(Records shown begins)

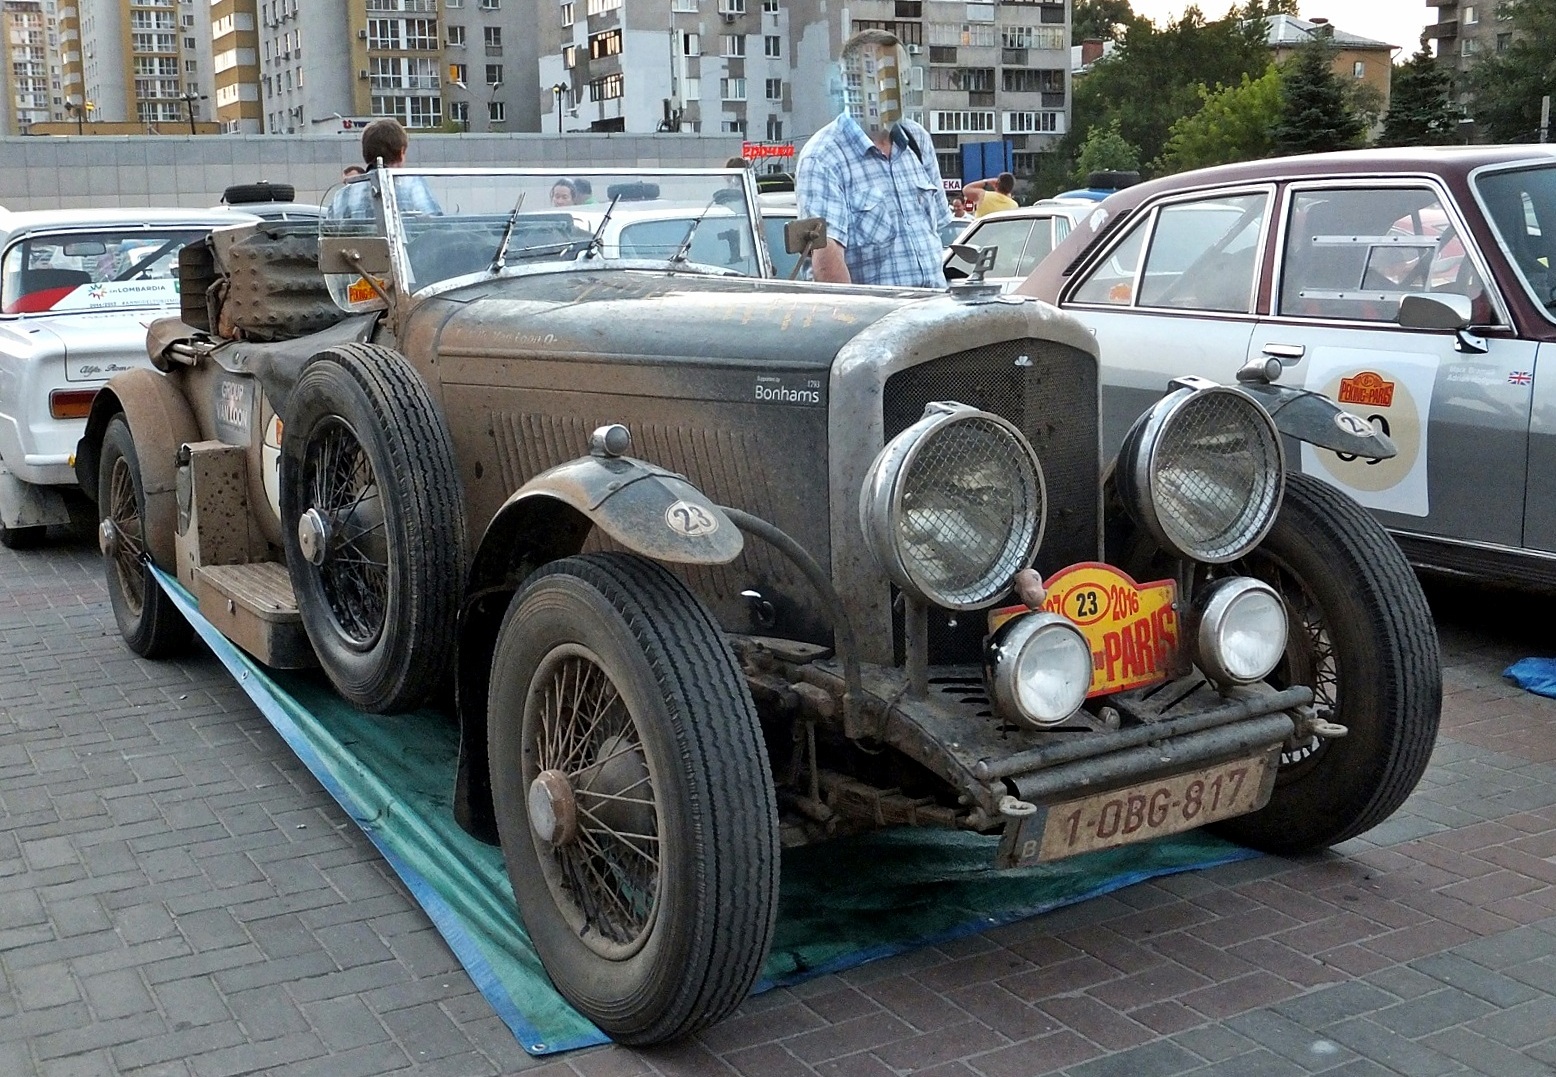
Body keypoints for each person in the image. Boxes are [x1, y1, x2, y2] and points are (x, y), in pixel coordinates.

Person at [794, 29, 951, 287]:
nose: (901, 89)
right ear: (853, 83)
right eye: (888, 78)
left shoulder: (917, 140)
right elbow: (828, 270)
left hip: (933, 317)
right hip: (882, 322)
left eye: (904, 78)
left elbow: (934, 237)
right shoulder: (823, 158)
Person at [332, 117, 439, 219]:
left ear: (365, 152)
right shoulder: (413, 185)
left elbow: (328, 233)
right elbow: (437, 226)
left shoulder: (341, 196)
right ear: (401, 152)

(Records shown ends)
(Records shown begins)

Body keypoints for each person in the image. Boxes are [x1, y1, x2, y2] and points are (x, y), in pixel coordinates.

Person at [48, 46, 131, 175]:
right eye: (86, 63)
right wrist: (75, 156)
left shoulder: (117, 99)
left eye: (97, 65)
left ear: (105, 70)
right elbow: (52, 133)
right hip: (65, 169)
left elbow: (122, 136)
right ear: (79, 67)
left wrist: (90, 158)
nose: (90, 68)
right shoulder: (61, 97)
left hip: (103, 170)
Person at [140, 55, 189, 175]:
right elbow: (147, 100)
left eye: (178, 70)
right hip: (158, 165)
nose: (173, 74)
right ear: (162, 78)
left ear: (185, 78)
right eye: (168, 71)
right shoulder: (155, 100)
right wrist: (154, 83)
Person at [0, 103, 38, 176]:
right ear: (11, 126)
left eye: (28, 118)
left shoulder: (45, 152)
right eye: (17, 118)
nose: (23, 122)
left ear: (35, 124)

(Records shown ends)

**What you will do:** Above are records; repeat only the lines starting at the line with "right ear: (79, 67)" and ending at the line with "left ear: (35, 124)", exactly as they appear, both included.

**Result for this task:**
right ear: (79, 67)
left wrist: (90, 158)
nose: (90, 68)
right shoulder: (61, 97)
left hip: (103, 170)
Person at [140, 55, 189, 175]:
right elbow: (147, 100)
left eye: (178, 70)
right hip: (158, 165)
nose: (173, 74)
right ear: (162, 78)
left ear: (185, 78)
right eye: (168, 71)
right shoulder: (155, 100)
right wrist: (154, 83)
Person at [0, 103, 38, 176]:
right ear: (11, 126)
left eye: (28, 118)
left shoulder: (45, 152)
right eye: (17, 118)
nose: (23, 122)
left ear: (35, 124)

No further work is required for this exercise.